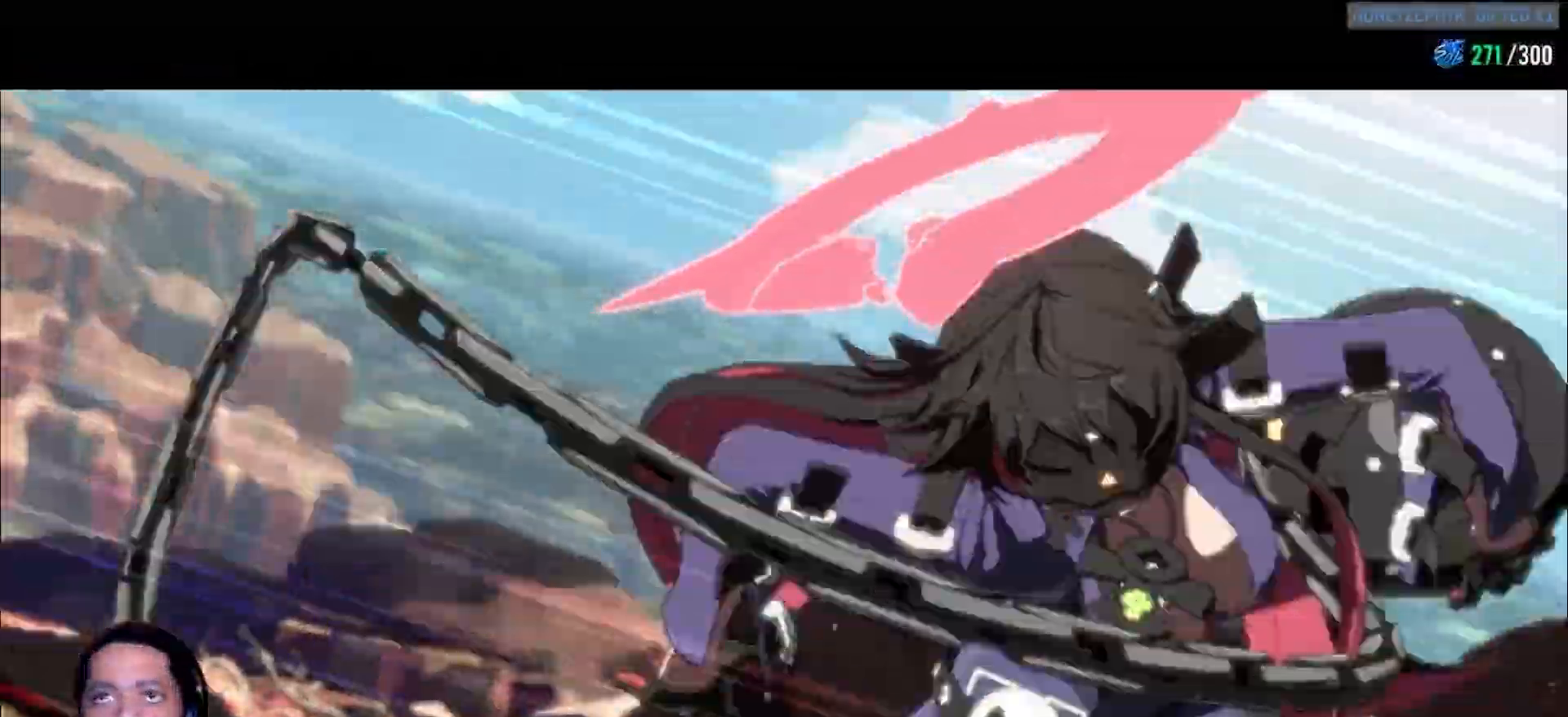
{"dt_ms": 500, "buttons": [], "left_stick": "up", "events": []}
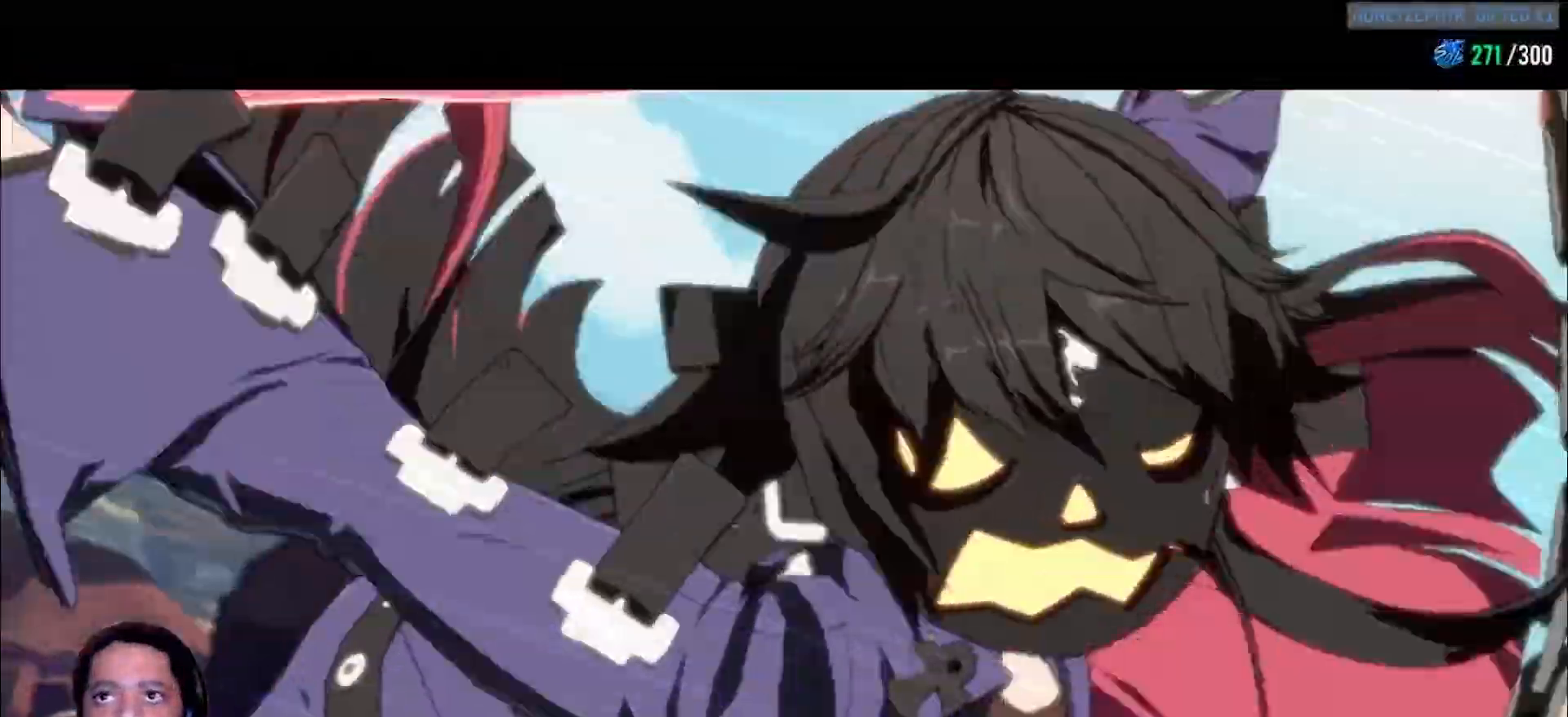
{"dt_ms": 500, "buttons": [], "left_stick": "up", "events": []}
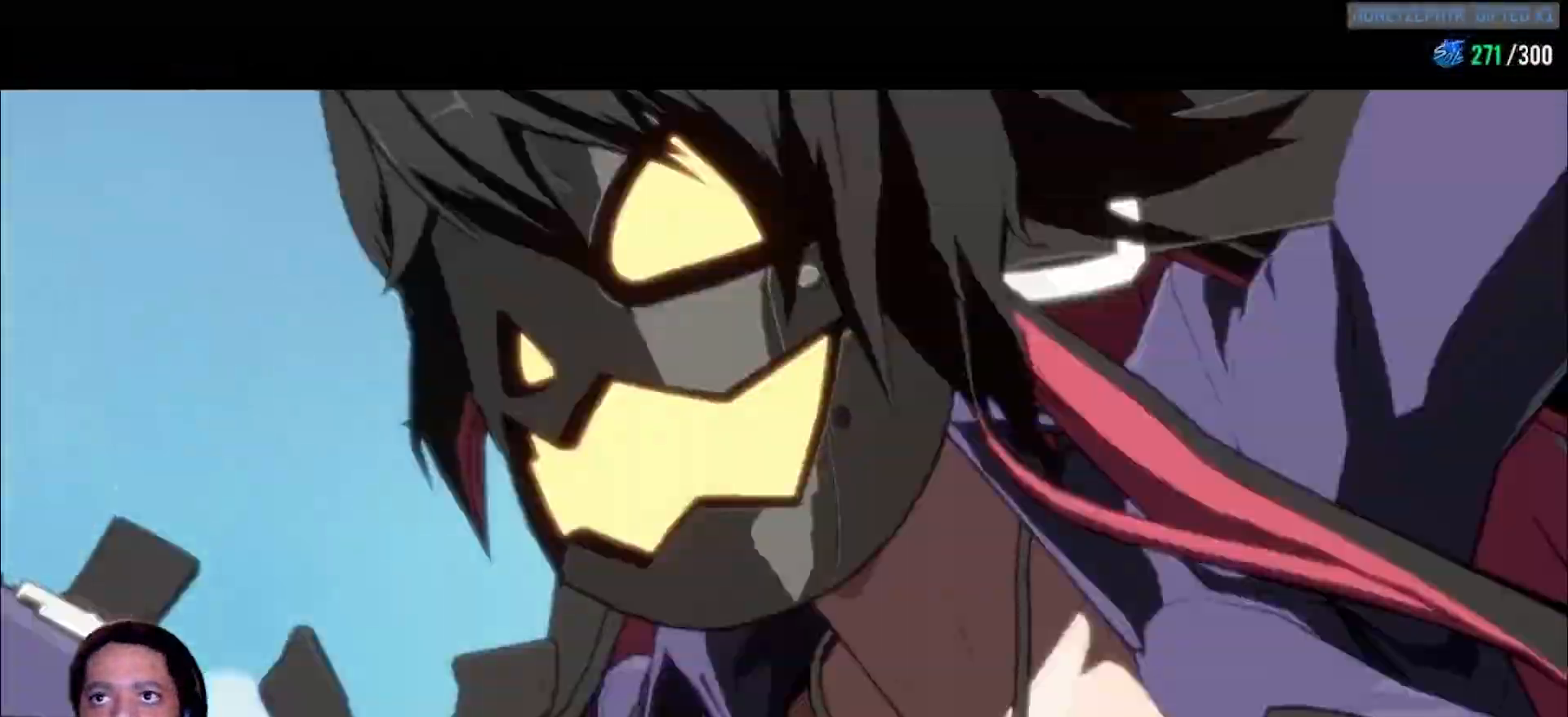
{"dt_ms": 1000, "buttons": [], "left_stick": "up"}
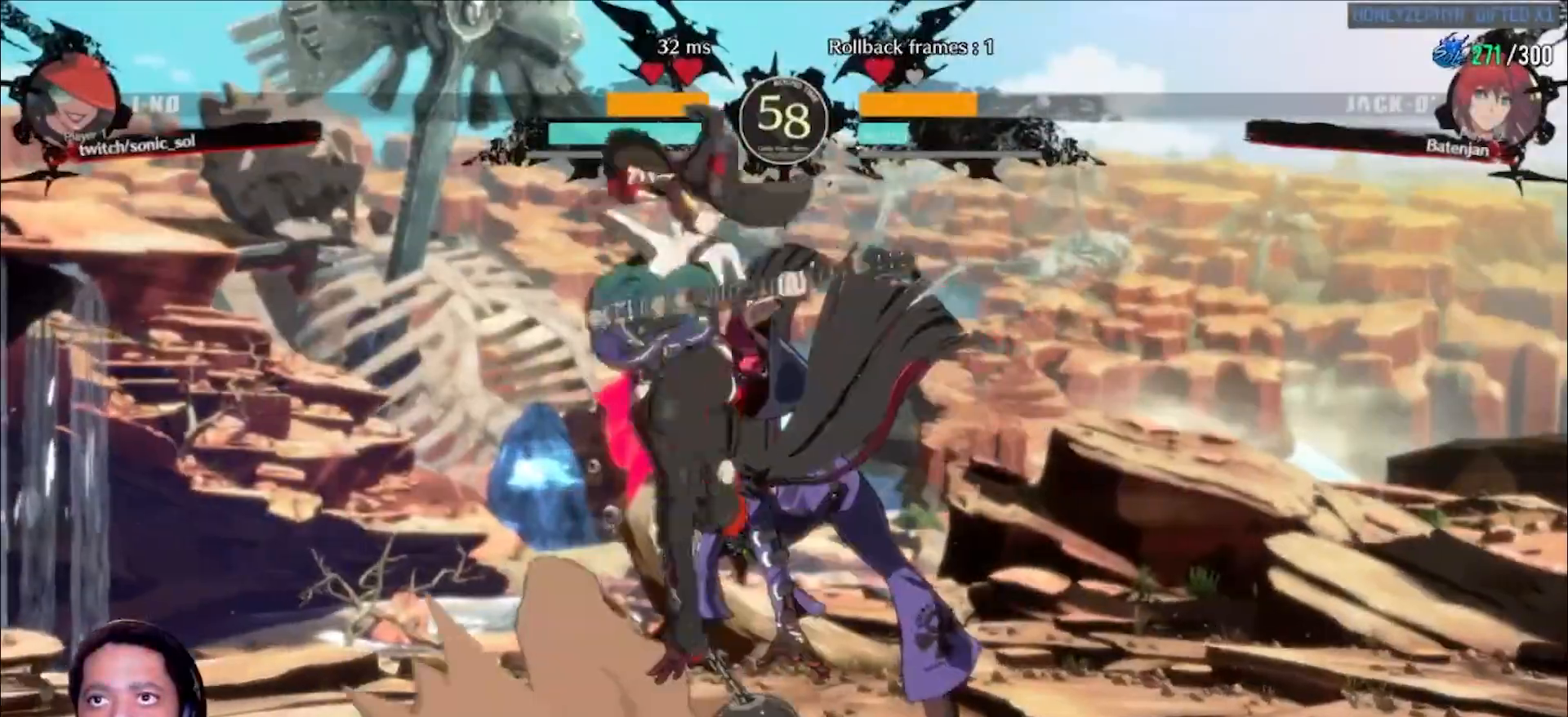
{"dt_ms": 500, "buttons": [], "left_stick": "center", "events": [[250, "left_stick", "center"], [383, "S", "down"], [467, "S", "up"]]}
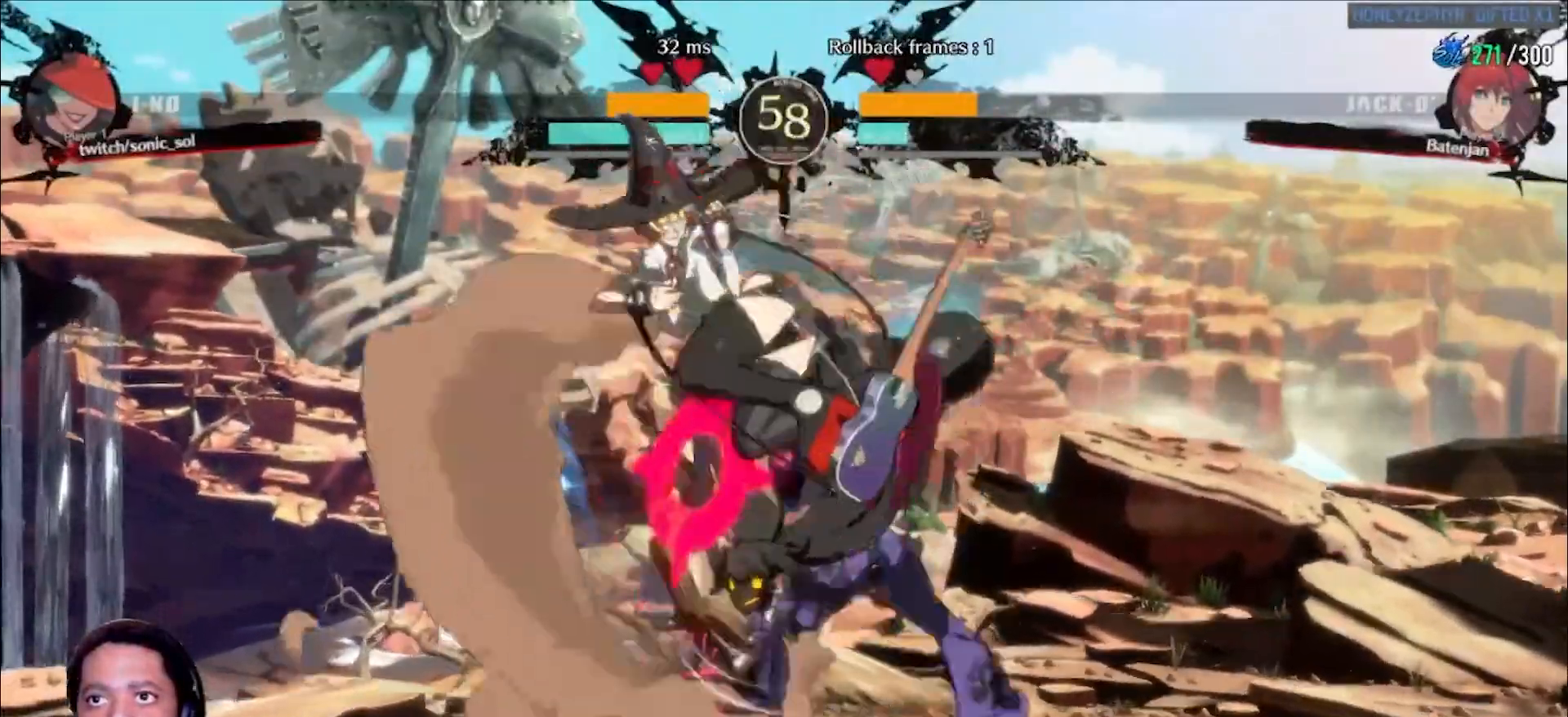
{"dt_ms": 500, "buttons": ["L1"], "left_stick": "right"}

==========

→ **Task description**: The records above must be repeated exactly, minus their pictures.

→ **Output of the exercise**:
{"dt_ms": 500, "buttons": [], "left_stick": "up", "events": []}
{"dt_ms": 500, "buttons": [], "left_stick": "up", "events": []}
{"dt_ms": 1000, "buttons": [], "left_stick": "up"}
{"dt_ms": 500, "buttons": [], "left_stick": "center", "events": [[250, "left_stick", "center"], [383, "S", "down"], [467, "S", "up"]]}
{"dt_ms": 500, "buttons": ["L1"], "left_stick": "right"}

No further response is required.